Abstract

This paper discusses the primary Copto-Arabic literary source for the history of Fatimid Egypt, and indeed, for much of the history of Egypt in general: known as the History of the Patriarchs of Alexandria, it was compiled in Arabic in the late eleventh century ce on the basis of earlier, mostly Coptic sources, by the Alexandrian notable Mawhūb ibn Manṣūr ibn Mufarrij, who added original Arabic materials of his own. Later continuations were added by others, from late Fatimid times up to the twentieth century. The first part of the paper is an outline of the textual history of the History of the Patriarchs of Alexandria, its existing editions and their shortcomings, and the new critical edition that is now being prepared. This part also discusses the fundamentals of a meticulous method of textual criticism, close reading, and contextualization which should help to elucidate numerous problems of historic interpretation. In the subsequent sections of the paper, this same method is applied to a short text sample with an aim of, wherever possible, reconstructing Mawhūb’s original Arabic text, but also with the objective of illustrating how this late eleventh-century text may have been read by later generations.

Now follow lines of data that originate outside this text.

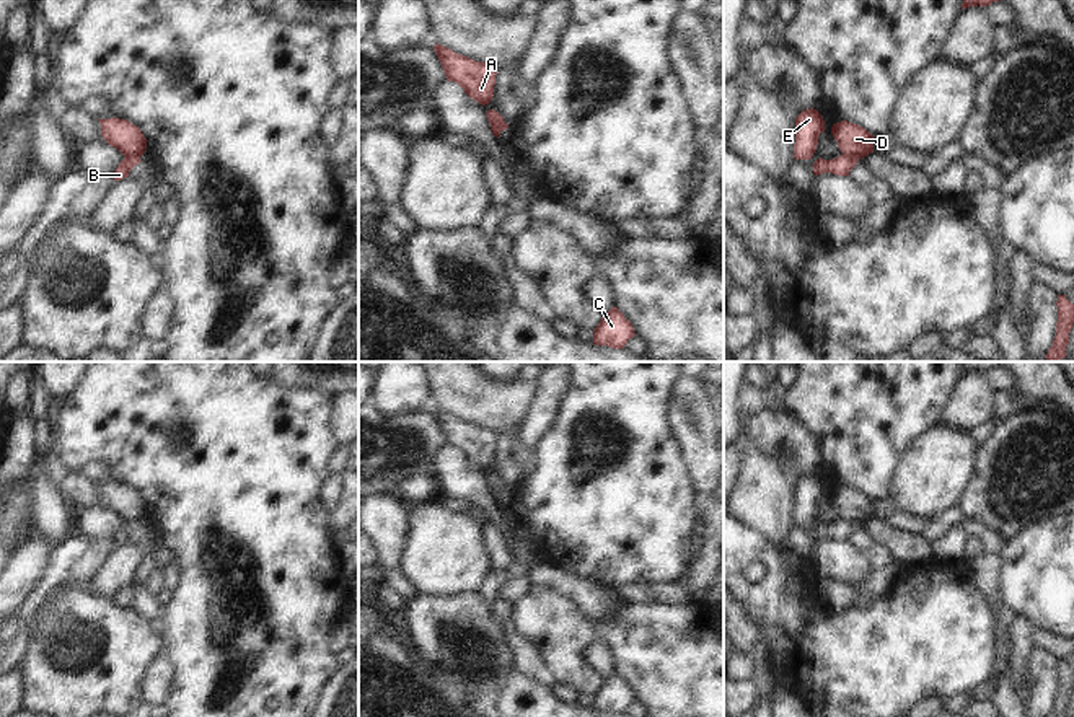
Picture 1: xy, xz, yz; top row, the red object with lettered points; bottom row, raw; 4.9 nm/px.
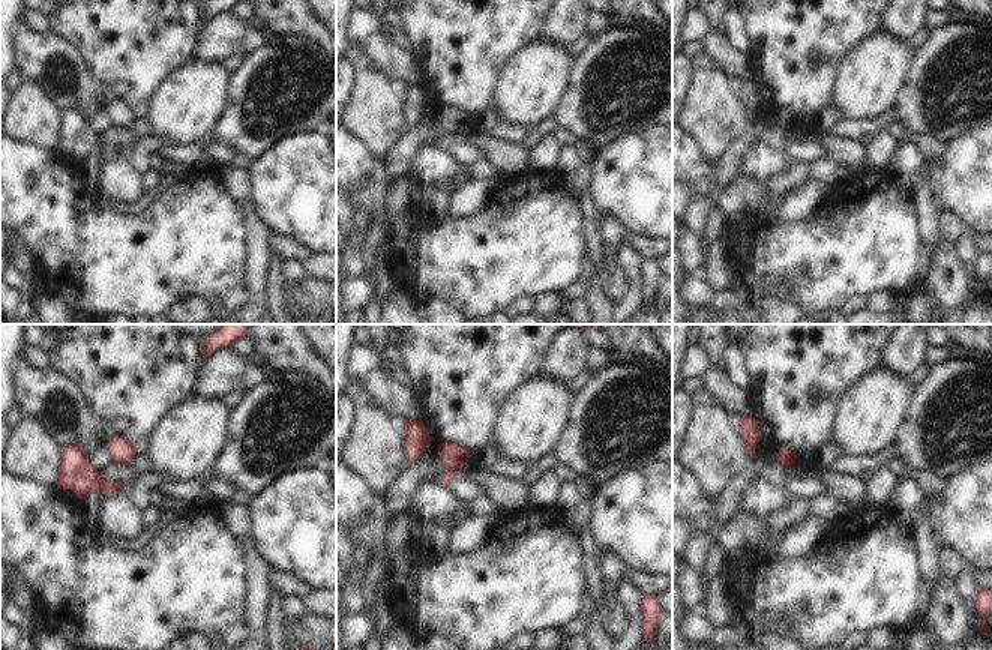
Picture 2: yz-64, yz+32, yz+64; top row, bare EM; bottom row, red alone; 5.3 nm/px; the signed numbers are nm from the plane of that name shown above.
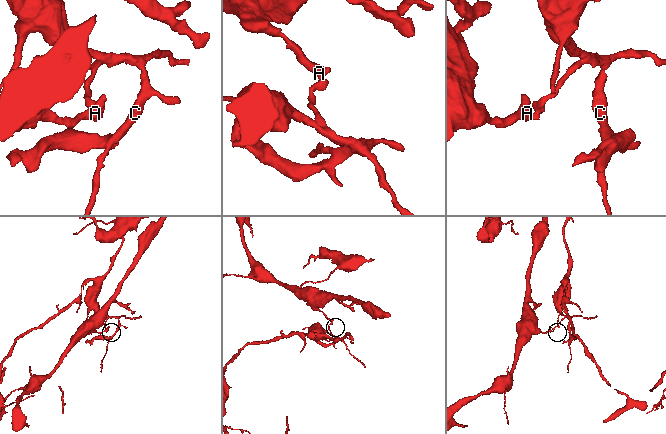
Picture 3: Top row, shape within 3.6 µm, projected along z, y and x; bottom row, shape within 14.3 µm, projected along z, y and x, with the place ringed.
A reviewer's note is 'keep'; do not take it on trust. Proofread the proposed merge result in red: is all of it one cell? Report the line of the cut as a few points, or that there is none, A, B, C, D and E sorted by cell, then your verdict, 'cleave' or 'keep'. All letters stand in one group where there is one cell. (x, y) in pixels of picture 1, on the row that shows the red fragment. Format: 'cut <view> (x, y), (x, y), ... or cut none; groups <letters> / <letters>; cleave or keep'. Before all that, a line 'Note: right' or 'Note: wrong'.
Note: wrong
cut xy (124, 155), (139, 157); groups A B E / C D; cleave

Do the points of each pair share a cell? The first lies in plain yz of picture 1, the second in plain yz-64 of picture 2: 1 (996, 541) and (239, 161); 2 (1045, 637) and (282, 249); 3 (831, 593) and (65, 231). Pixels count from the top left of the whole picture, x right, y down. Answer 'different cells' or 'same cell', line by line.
1: same cell
2: same cell
3: different cells

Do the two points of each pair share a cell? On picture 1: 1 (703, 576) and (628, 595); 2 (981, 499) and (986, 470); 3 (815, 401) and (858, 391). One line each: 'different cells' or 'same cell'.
1: same cell
2: same cell
3: same cell

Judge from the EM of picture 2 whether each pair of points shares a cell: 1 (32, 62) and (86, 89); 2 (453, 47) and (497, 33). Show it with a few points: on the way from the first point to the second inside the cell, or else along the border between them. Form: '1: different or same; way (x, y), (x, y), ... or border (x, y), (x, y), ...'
1: same; way (50, 54), (63, 53), (77, 63), (77, 71)
2: same; way (464, 38), (468, 33), (486, 33)

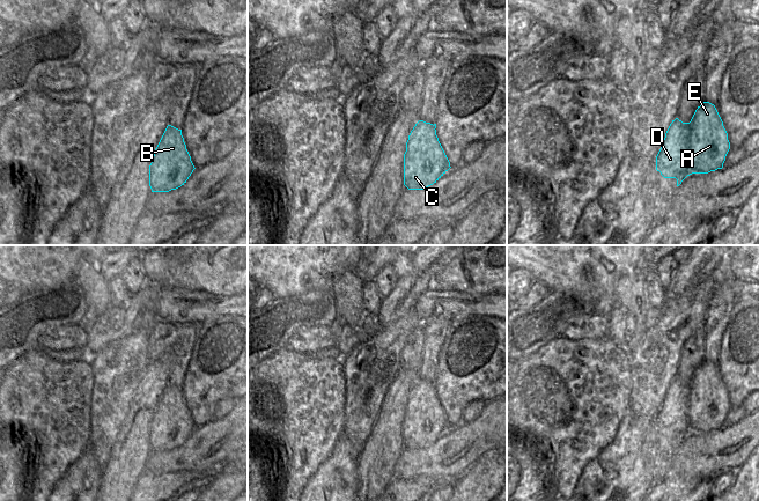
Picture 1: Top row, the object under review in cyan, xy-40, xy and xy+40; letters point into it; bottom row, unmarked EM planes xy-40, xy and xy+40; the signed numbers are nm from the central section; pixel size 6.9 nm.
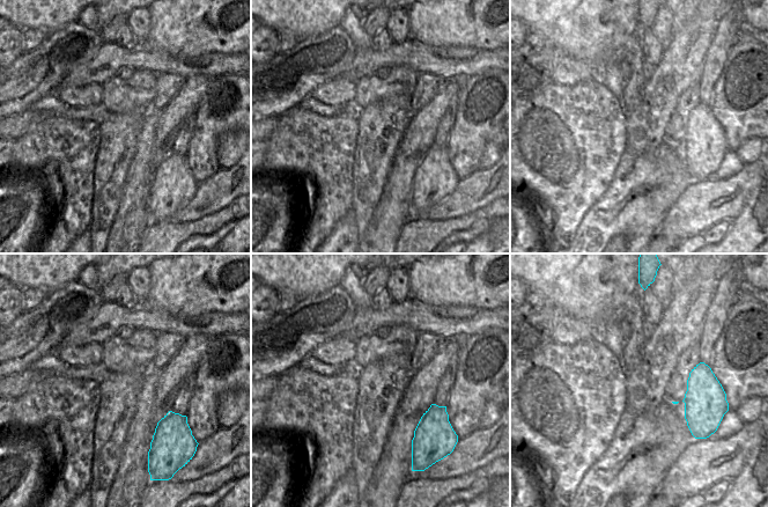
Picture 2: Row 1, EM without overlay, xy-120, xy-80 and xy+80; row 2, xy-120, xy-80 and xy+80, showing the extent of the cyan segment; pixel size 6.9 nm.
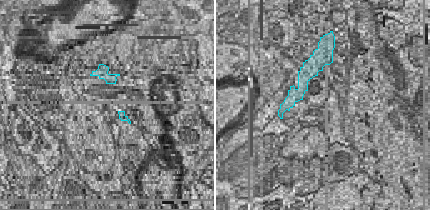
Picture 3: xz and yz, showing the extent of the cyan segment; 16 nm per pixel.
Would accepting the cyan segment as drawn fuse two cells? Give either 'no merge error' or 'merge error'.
no merge error

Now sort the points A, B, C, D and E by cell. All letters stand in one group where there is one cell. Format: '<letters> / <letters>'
A B C D E

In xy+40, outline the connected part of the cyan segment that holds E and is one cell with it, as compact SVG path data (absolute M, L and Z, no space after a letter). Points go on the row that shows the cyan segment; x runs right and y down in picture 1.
M703 102L690 123L672 120L656 156L656 170L664 178L676 178L679 186L692 174L722 169L729 149L728 133L715 105Z

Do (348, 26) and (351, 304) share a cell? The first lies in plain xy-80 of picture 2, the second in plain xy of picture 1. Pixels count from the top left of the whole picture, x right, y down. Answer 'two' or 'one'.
one

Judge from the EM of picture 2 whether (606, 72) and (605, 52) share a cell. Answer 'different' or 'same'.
different

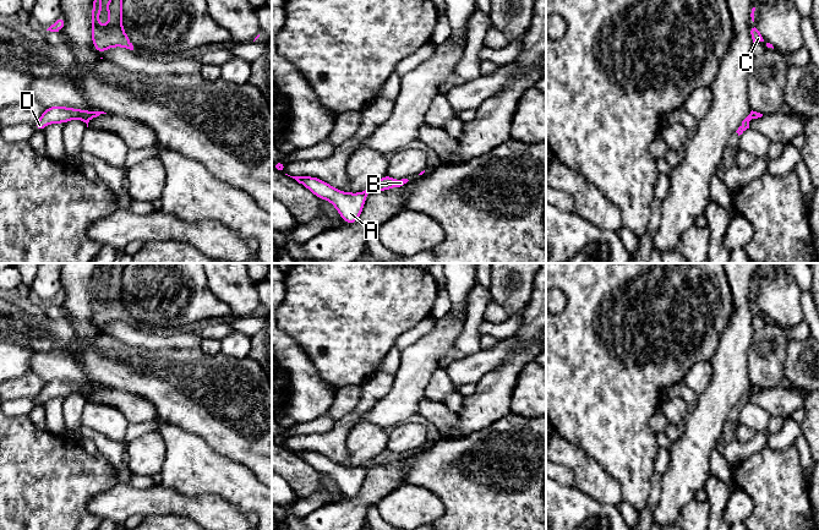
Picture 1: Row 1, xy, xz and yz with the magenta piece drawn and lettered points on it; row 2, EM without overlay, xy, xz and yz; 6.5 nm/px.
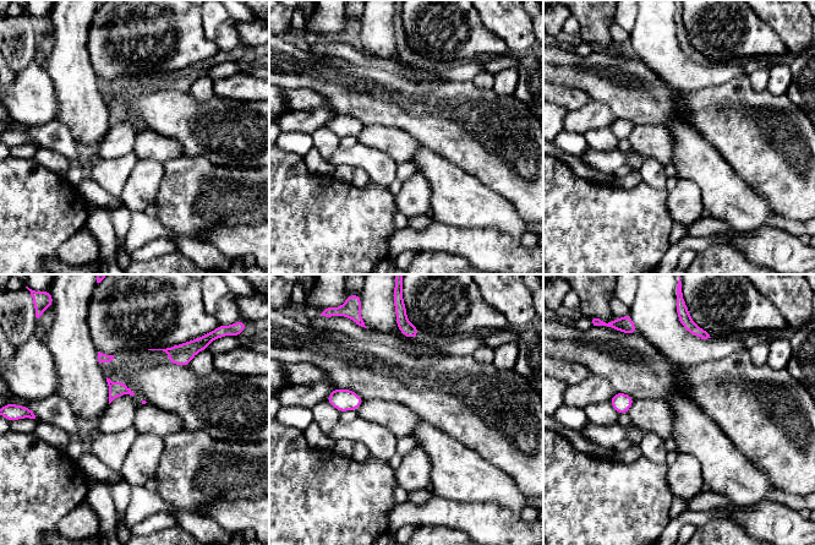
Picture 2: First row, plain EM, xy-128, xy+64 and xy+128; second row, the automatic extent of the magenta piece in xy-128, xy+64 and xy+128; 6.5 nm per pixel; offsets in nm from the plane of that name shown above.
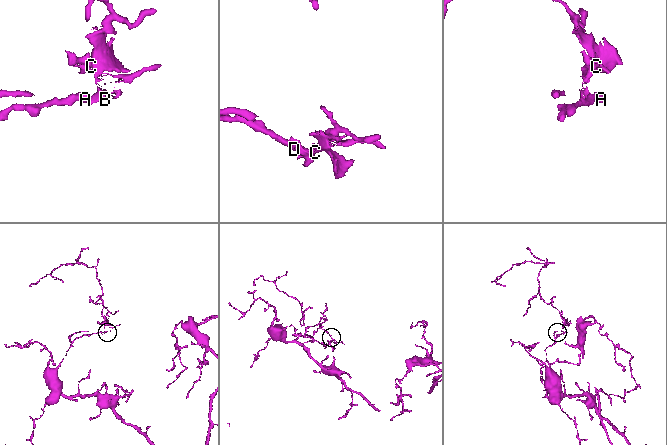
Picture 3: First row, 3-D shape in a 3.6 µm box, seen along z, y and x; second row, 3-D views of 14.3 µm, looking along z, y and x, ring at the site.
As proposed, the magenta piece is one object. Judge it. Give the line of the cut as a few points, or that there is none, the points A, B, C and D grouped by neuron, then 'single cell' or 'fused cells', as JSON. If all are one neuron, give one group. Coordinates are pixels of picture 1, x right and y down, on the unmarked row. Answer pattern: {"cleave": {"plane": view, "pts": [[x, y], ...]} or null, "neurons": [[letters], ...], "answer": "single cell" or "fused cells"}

Finally, the freshly coined concept of “internal intertextuality” is employed to point to parallels with episodes that occur in the earlier parts of the Arabic History of the Patriarchs of Alexandria, based on older Coptic sources. At the level of content, several new historical interpretations and corrections to older interpretations are offered. The text sample in question concerns the martyrdom of a young Copt, Bifām ibn Baqūra al-Ṣawwāf, during the imamate-caliphate of al-Mustanṣir Billāh (427/1036–487/1094). Throughout the paper, it is argued that narratives such as this, together with accounts of events belonging to the early Islamic period or even to pre-Islamic (Roman, Byzantine) history, are to be seen as emanating from the specific socio-cultural environment of the Coptic urban elite of the mid-Fatimid period.